Winning for many is more important than the truth. Figuring out sincerity, especially for the marginally educated, isn't easy.  One clue is the level of transparency.  How easy is it to find out who is behind all this?  Even the Alaska legislature - both Republicans as well as Democrats saw the need to require disclosure for 'Independent Expenditures' after the Supreme Court's  Citizens United case.  When the funding sources are hidden, even lied about, then our crap detectors should light up.

ThinkProgress relates that they got denials about linkages between these organizations.
In a call to the Cornwall Alliance’s media office, spokesman Quena Gonzalez said Cornwall has no relationship to CFACT and said CFACT President Rothbard has no official capacity with his group. Gonzalez said that in “several years of working” at Cornwall, he had never heard any questions about working with CFACT, and instructed ThinkProgress to contact Calvin Beisner, the national representative for Cornwall. Beisner is a board member of CFACT.

Rothbard had a central role in sparking the founding of Cornwall and is currently a partner with Chris Rogers, the man who runs Cornwall and CDR Communications. Nevertheless, under his capacity as CFACT President, Rothbard’s anti-Greenpeace publicity stunts are reported regularly on the Cornwall blog as breaking news, without any acknowledgement of Rothbard’s relationship with Cornwall.

Gonzalez also said he had never heard of CDR Communications. But according to his own LinkedIn profile, Gonzalez works for CDR Communications as the “Director for Religion and the Environment” at the firm. ThinkProgress contacted Chris Rogers on Monday, who contradicted Gonzalez and said his firm CDR Communications provides “support” for Cornwall but did not clarify.

It appears that Cornwall attempts to carefully hide its backers. Not only did Gonzalez refuse to provide much information, but Cornwall’s website is registered with a special service to hide the identity of the person or group who purchased the domain address.

 There are a lot more details in the ThinkProgress post.

This sort of work by ThinkProgress gives me hope about the power of blogs, but also concern that this power is likely to attract attempts to make access to the Internet for bloggers and readers more difficult in the future. I'm sure there are those who are busily plotting ways to restrict this ability of anyone to publish to the world.

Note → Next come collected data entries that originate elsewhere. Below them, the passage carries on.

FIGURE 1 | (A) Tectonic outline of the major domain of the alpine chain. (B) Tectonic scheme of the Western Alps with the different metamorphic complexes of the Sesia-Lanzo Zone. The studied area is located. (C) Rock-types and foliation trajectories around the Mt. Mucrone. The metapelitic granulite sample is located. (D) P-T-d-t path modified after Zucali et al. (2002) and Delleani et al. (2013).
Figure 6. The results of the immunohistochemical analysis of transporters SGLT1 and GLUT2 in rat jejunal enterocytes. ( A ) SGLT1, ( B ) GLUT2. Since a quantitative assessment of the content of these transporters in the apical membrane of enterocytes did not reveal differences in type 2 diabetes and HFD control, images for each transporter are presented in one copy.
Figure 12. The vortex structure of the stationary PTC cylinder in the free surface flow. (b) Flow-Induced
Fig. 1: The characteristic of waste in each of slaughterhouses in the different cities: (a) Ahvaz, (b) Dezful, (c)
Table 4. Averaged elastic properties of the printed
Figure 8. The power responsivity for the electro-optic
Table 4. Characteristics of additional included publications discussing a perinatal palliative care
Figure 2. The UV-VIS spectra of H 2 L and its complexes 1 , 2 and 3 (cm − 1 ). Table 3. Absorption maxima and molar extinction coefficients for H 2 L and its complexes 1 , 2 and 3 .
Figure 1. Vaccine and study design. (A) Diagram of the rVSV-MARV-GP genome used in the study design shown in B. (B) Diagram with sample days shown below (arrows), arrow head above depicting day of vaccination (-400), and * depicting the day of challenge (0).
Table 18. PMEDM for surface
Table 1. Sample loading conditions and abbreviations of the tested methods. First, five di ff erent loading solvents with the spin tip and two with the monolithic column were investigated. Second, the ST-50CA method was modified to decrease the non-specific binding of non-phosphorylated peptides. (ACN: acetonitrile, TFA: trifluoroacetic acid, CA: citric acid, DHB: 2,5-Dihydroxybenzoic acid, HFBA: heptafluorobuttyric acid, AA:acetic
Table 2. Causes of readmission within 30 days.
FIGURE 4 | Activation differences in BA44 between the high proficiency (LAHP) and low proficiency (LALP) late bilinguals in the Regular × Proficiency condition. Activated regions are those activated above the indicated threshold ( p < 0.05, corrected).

By the way, Alaskans will be pleased to know that we too aren't without connections to this world.   Last year at least one of our state legislators, Carl Gatto, Republican from the Valley, and running unopposed for reelection, received $2,249.68 from the Heartland Institute to attend their 2009 climate change conference in his hometown New York City.
The mission of The Heartland Institute is to discover, develop, and promote free-market solutions to social and economic problems.
They strongly oppose government efforts to combat global warming. And their website embraces the Tea Party Movement.  I can't find any direct links between CFACT Sourcewatch cites Greenpeace's ExxonSecrets claiming Heartland received $675,500 from Exxon between 1998 and 2006.